A number of people have written to the Vatican Library or the Hapsburg Archives; no one has found any such manuscript. The Monte Cassino monastery, as is well known, was destroyed during the Second World War. Conveniently, Szekely only revealed the existence of the manuscripts at Monte Cassino after the war, even though the first edition was published before the war. In the 1937 edition, Szekely dates the Aramaic to the first century; in the 1977 edition, to the third century. Well, how does he know, and why did he change his mind? What, exactly, is going on here? Are we just supposed to take his word for it, or what?
Looking at the manuscript, we see that it is full of modern “natural” health ideas. For example, Jesus is quoted as advocating enemas, complete with a graphic description of how to perform them! Here is a quote (from The Essene Gospel of Peace, Book I, 1981 edition):
Seek, therefore, a large trailing gourd, having a stalk the length of a man; take out its inwards and fill it with water from the river which the sun has warmed. Hang it upon the branch of a tree, and kneel upon the ground before the angel of water, and suffer the end of the stalk of the trailing gourd to enter your hinder parts, that the water may flow through all your bowels. (P. 16)
In fact, Jesus says that unless you perform these enemas, you cannot come into God’s presence:
No man may come before the face of God, whom the angel of water lets not pass (p. 14).
He also advocates a raw-foods diet:
“Master, where is the fire of life?” asked some of them.
“In you, in your blood, and in your bodies.”
“And the fire of death?”
“It is the fire which blazes outside your body, which is hotter than your blood. With that fire of death you cook your foods in your homes and in your fields. I tell you truly, it is the same fire which destroys your foods and your bodies . . . Eat nothing, therefore, which a stronger fire than the fire of life has killed.” (P. 36)

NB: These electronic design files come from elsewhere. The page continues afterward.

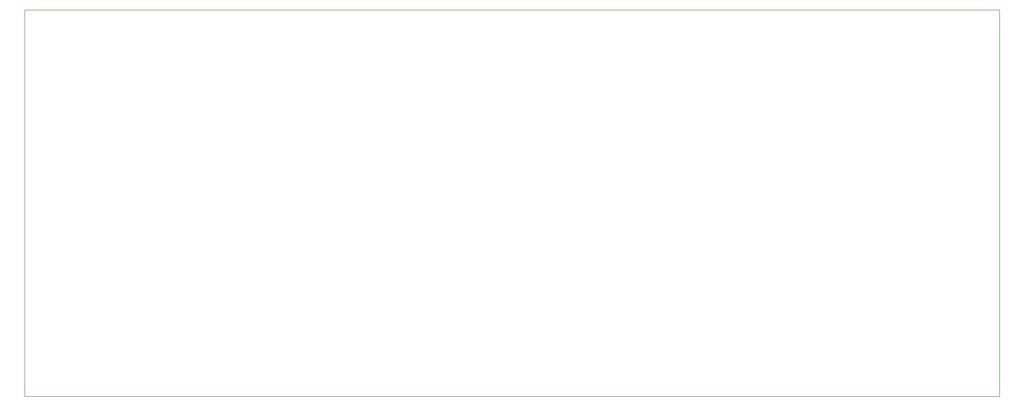
<source format=gbr>
%TF.GenerationSoftware,KiCad,Pcbnew,9.0.3*%
%TF.CreationDate,2025-08-28T14:02:26+02:00*%
%TF.ProjectId,luaos,6c75616f-732e-46b6-9963-61645f706362,rev?*%
%TF.SameCoordinates,Original*%
%TF.FileFunction,Profile,NP*%
%FSLAX46Y46*%
G04 Gerber Fmt 4.6, Leading zero omitted, Abs format (unit mm)*
G04 Created by KiCad (PCBNEW 9.0.3) date 2025-08-28 14:02:26*
%MOMM*%
%LPD*%
G01*
G04 APERTURE LIST*
%TA.AperFunction,Profile*%
%ADD10C,0.050000*%
%TD*%
G04 APERTURE END LIST*
D10*
X42000000Y-72390000D02*
X210000000Y-72390000D01*
X42000000Y-139000000D02*
X42000000Y-72390000D01*
X210000000Y-139000000D02*
X42000000Y-139000000D01*
X210000000Y-72390000D02*
X210000000Y-139000000D01*
M02*

</source>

Jesus goes on in this vein, explaining how you can make raw bread (by sprouting wheat, basically). Jesus also allows us to drink dairy milk (p. 36–37). Presumably this milk would be non-pasteurized. Every seventh day, we are to fast altogether (p. 41).
Sometimes there are modern forgeries (or alleged forgeries) which really do puzzle even the scholars. These include Dr. Morton Smith’s The Secret Gospel of Mark, and the inscription on the James ossuary, “James son of Joseph, brother of Jesus.” The James ossuary inscription resulted in accusations of forgery and a lengthy trial. In both cases scholarly opinion was at least initially divided and expert opinion really was required. Scholarly opinion seems to be that The Secret Gospel of Mark is a forgery, but that the inscription on the James ossuary is genuine; the owner of the ossuary was acquitted of the forgery charges.
But it does not require specialist knowledge to see that there are some major problems with The Essene Gospel of Peace. Szekely has come up with a clearly contrived story: a mysterious manuscript, the physical condition of which Szekely never described, which no one except Szekely has ever seen, which Szekely quickly and effortlessly translated, and which the libraries at the Vatican and in Vienna deny having, is supposed to have fabulous revelations about Jesus? And Jesus wants us to drink raw milk, eat raw food, and give ourselves enemas? This can’t be taken seriously as evidence about Jesus. Readers interested in pursuing this topic further should read Strange Tales About Jesus, by Per Beskow (Philadelphia: Fortress Press, 1983), which discusses this and other modern gospels.
Why did Szekely do it? We don’t know. Perhaps Szekely thought that “the end justifies the means,” and just wanted to promote his own raw-food ideas claiming “Jesus” as his authority. Perhaps he did it just because he could; the man is long gone, and we cannot cross-examine him. But we absolutely cannot rely on The Essene Gospel of Peace as any sort of historical information about Jesus or for that matter anything else before about the year 1920.